Scientific classification
- Kingdom: Animalia
- Phylum: Chordata
- Class: Actinopterygii
- Order: Blenniiformes
- Family: Pomacentridae
- Genus: Neoglyphidodon
- Species: N. bonang
- Binomial name: Neoglyphidodon bonang (Bleeker, 1852)

= Neoglyphidodon bonang =

- Authority: (Bleeker, 1852)
- Conservation status: LC

Species of fish

Neoglyphidodon bonang is a species of damselfish in the family Pomacentridae. It is native to the Indo-Pacific. Adults can grow up to a maximum length of 13.5 cm. This fish is omnivorous. It is found in the aquarium trade.

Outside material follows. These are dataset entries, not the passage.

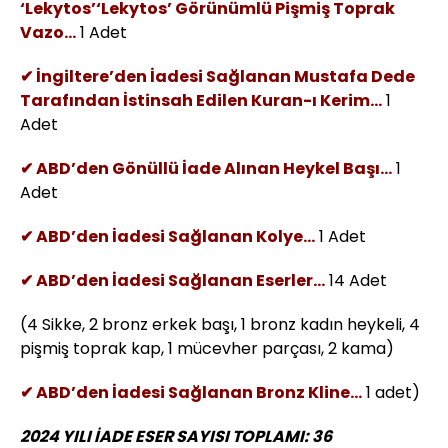
‘Lekytos’‘Lekytos’ Görünümlü Pişmiş Toprak
Vazo...
1 Adet
✔ İngiltere’den İadesi Sağlanan Mustafa Dede
Tarafından İstinsah Edilen Kuran-ı Kerim...
1
Adet
✔ ABD’den Gönüllü İade Alınan Heykel Başı...
1
Adet
✔ ABD’den İadesi Sağlanan Kolye...
1 Adet
✔ ABD’den İadesi Sağlanan Eserler...
14 Adet
(4 Sikke, 2 bronz erkek başı, 1 bronz kadın heykeli, 4
pişmiş toprak kap, 1 mücevher parçası, 2 kama)
✔ ABD’den İadesi Sağlanan Bronz Kline...
1 adet)
2024 YILI İADE ESER SAYISI TOPLAMI: 36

==Distribution and habitat==
This species of damselfish is native to the Indo-Pacific. In the Indian Ocean, they are found from Sri Lanka, Indonesia around Sumatra and Java and, Australia. In the Pacific Ocean, its range extends from Sulawesi in Indonesia to the Solomon Islands. They inhabit coral reefs. This fish is present in a depth range from 1 to 20 m.

==Description==
Adults of this species can grow up to a maximum length of up to 13.5 cm. They have 13 dorsal spines, 15 to 16 dorsal soft rays, 2 anal spines, and 13 to 15 dorsal soft rays. Like most species of the genus Neoglyphidodon, juveniles and adults of this species have different colouration. Adults are black. Juveniles are orange or yellow with a black spot around their dorsal fin. Around that black spot, it has a blue circle around it. There is usually a blue pattern of lines that extends from its eye towards the black spot.

==Ecology==
===Diet===
This fish is omnivorous.

==In the aquarium==
This fish is found in the aquarium trade.

==Reproduction==
Females lay their eggs on the bottom of the seafloor. The males guard and aerate the eggs until they hatch.